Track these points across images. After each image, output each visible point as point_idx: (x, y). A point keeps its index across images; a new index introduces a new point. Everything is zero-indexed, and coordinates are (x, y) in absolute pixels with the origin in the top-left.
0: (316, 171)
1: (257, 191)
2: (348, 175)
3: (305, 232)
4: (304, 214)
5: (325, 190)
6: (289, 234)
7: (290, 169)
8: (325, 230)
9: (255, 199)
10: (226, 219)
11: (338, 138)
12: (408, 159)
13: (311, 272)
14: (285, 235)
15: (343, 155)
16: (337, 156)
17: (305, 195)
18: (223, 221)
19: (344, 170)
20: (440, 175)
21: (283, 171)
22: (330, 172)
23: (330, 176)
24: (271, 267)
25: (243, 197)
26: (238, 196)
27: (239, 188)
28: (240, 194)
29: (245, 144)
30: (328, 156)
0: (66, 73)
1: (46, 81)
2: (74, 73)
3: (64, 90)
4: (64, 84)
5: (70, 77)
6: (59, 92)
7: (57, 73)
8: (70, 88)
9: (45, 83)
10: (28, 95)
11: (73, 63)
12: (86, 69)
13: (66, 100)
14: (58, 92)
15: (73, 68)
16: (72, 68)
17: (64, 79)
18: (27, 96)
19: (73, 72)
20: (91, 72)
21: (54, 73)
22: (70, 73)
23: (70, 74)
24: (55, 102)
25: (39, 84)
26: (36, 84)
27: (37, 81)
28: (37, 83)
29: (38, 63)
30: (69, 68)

• Your instructions:
Every line of the listing is to be returned exactly as written.

• Expected answer:
Track these points across images. After each image, output each visible point as point_idx: (x, y). A point keeps its index across images; a new index introduces a new point. Everything is zero-indexed, and coordinates are (x, y) in absolute pixels with the origin in the top-left.
0: (316, 171)
1: (257, 191)
2: (348, 175)
3: (305, 232)
4: (304, 214)
5: (325, 190)
6: (289, 234)
7: (290, 169)
8: (325, 230)
9: (255, 199)
10: (226, 219)
11: (338, 138)
12: (408, 159)
13: (311, 272)
14: (285, 235)
15: (343, 155)
16: (337, 156)
17: (305, 195)
18: (223, 221)
19: (344, 170)
20: (440, 175)
21: (283, 171)
22: (330, 172)
23: (330, 176)
24: (271, 267)
25: (243, 197)
26: (238, 196)
27: (239, 188)
28: (240, 194)
29: (245, 144)
30: (328, 156)
0: (66, 73)
1: (46, 81)
2: (74, 73)
3: (64, 90)
4: (64, 84)
5: (70, 77)
6: (59, 92)
7: (57, 73)
8: (70, 88)
9: (45, 83)
10: (28, 95)
11: (73, 63)
12: (86, 69)
13: (66, 100)
14: (58, 92)
15: (73, 68)
16: (72, 68)
17: (64, 79)
18: (27, 96)
19: (73, 72)
20: (91, 72)
21: (54, 73)
22: (70, 73)
23: (70, 74)
24: (55, 102)
25: (39, 84)
26: (36, 84)
27: (37, 81)
28: (37, 83)
29: (38, 63)
30: (69, 68)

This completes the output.